### [Instructions for the task]
Reproduce the text of every item below word for word, leaving out the pictures.

Supplied material section start

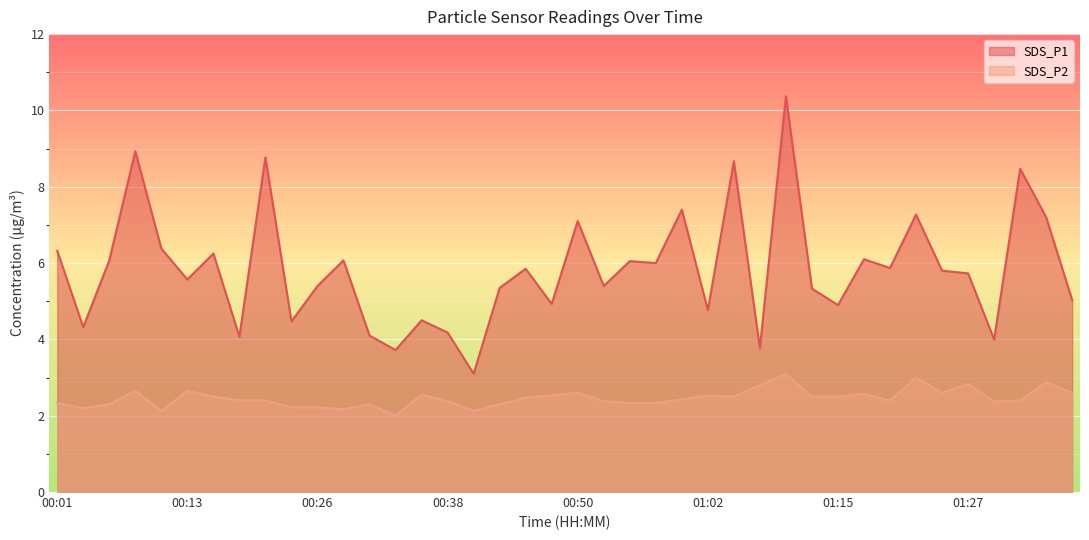

What value does the SDS_P2 series have at 01:37?

2.6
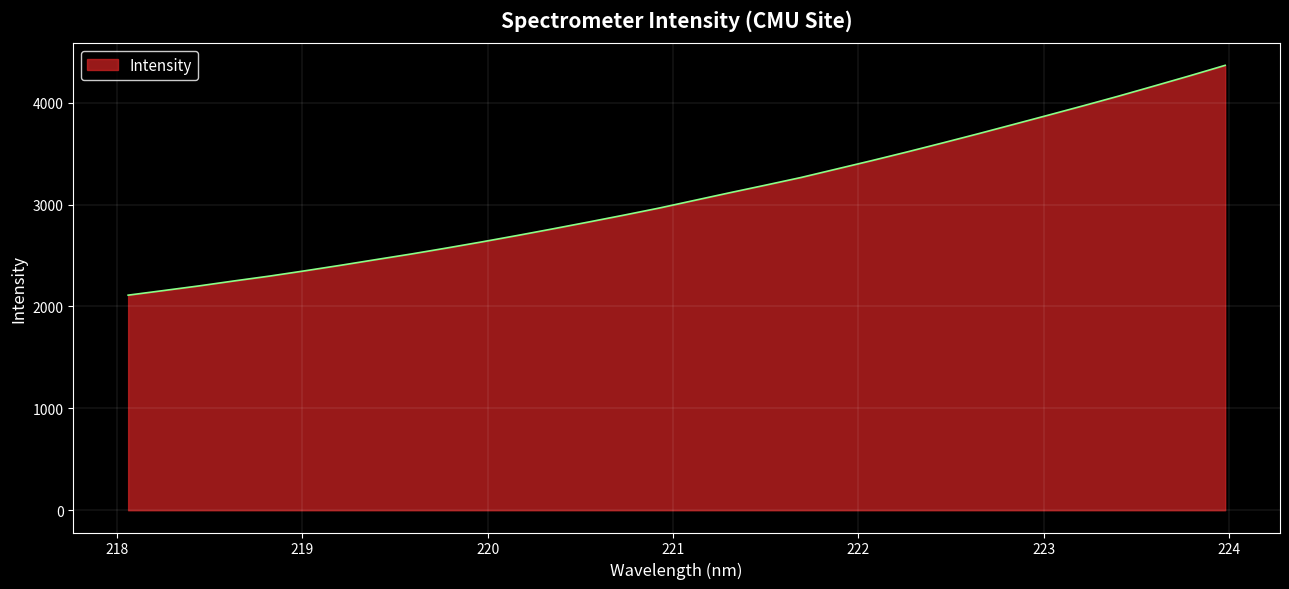

What is the greatest value displayed?

4366.3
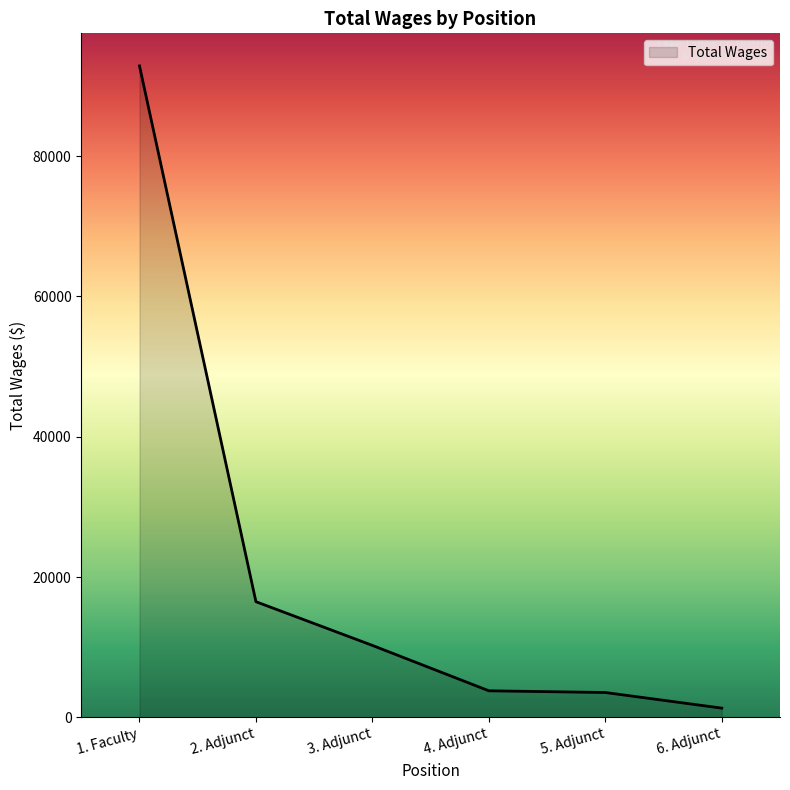

What value does the data have at 1. Faculty, to the nearest 10?

92840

Supplied material section end

### [Exercise result]
What value does the SDS_P2 series have at 01:37?

2.6

What is the greatest value displayed?

4366.3

What value does the data have at 1. Faculty, to the nearest 10?

92840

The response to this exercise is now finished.